All of the data that follows should be given again exactly, without its images.

_Stored data:_
....
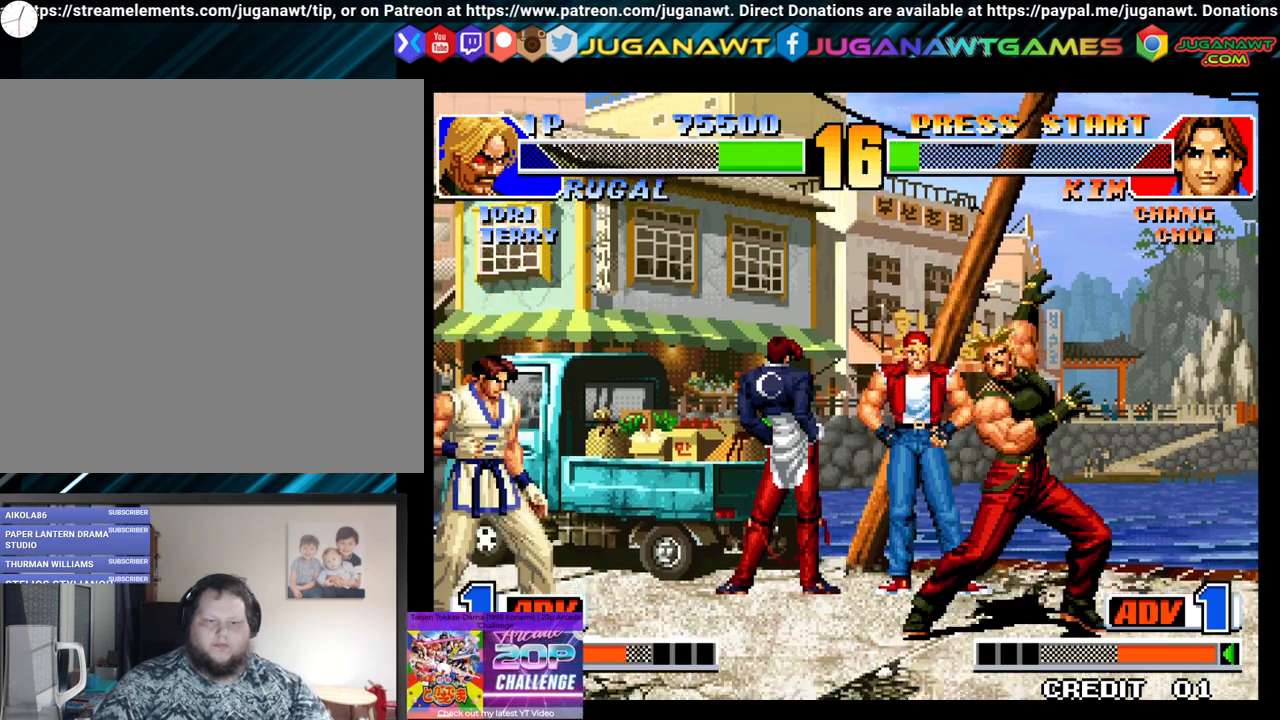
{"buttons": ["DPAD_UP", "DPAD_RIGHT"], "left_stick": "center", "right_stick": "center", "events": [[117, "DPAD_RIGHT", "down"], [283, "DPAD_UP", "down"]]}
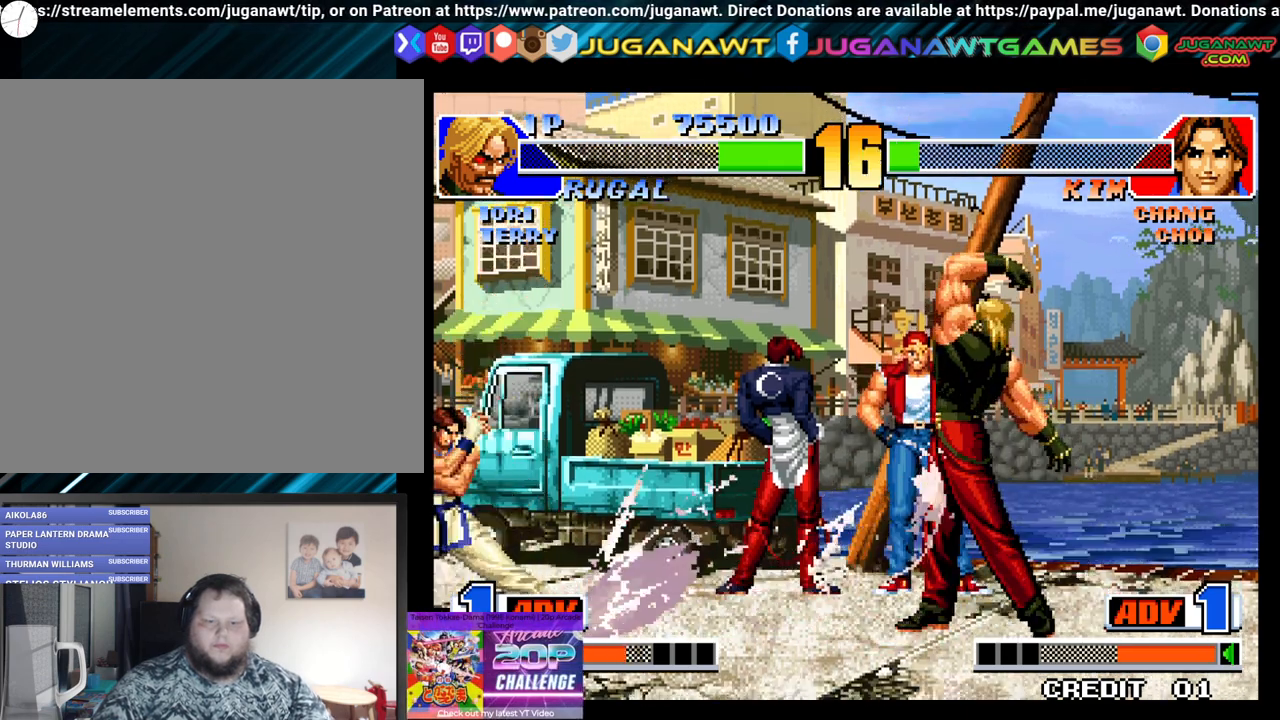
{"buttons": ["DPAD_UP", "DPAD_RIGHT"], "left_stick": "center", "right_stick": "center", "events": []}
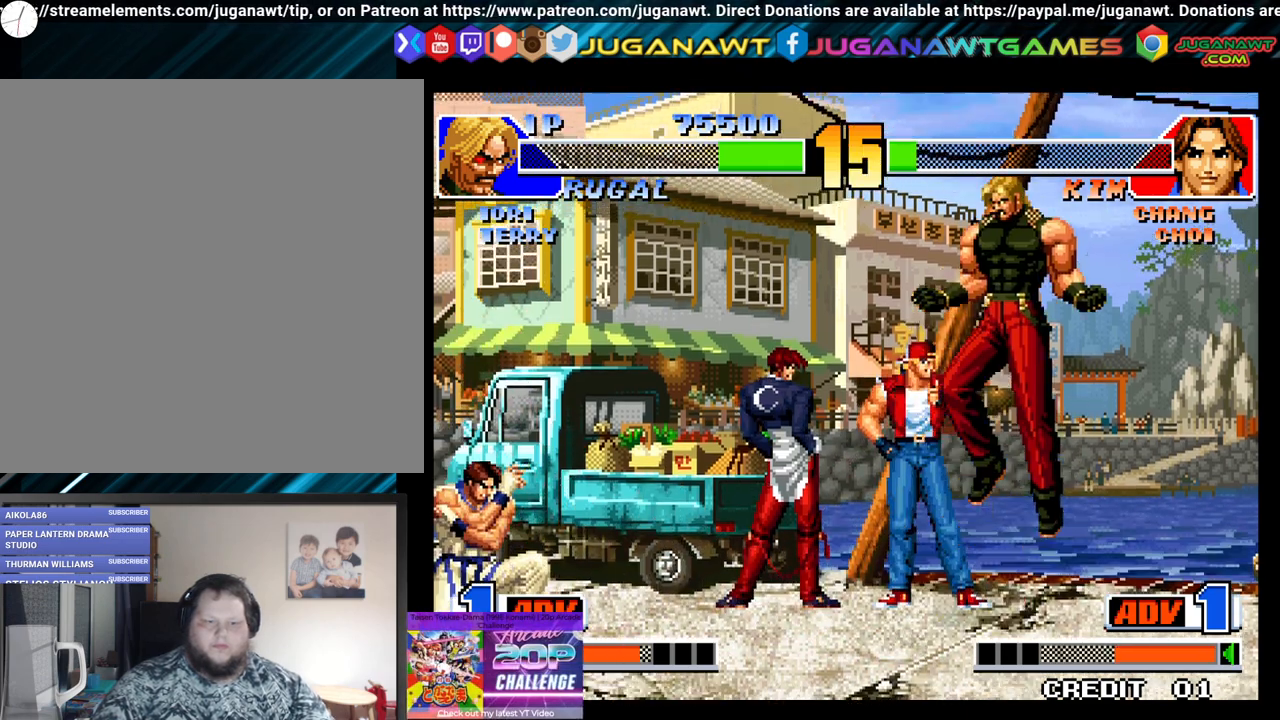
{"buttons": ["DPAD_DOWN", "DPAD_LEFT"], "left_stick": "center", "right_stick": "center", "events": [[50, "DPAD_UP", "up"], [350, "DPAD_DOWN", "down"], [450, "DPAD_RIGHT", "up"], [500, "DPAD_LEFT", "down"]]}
....
_Expected answer:_
{"buttons": ["DPAD_UP", "DPAD_RIGHT"], "left_stick": "center", "right_stick": "center", "events": [[117, "DPAD_RIGHT", "down"], [283, "DPAD_UP", "down"]]}
{"buttons": ["DPAD_UP", "DPAD_RIGHT"], "left_stick": "center", "right_stick": "center", "events": []}
{"buttons": ["DPAD_DOWN", "DPAD_LEFT"], "left_stick": "center", "right_stick": "center", "events": [[50, "DPAD_UP", "up"], [350, "DPAD_DOWN", "down"], [450, "DPAD_RIGHT", "up"], [500, "DPAD_LEFT", "down"]]}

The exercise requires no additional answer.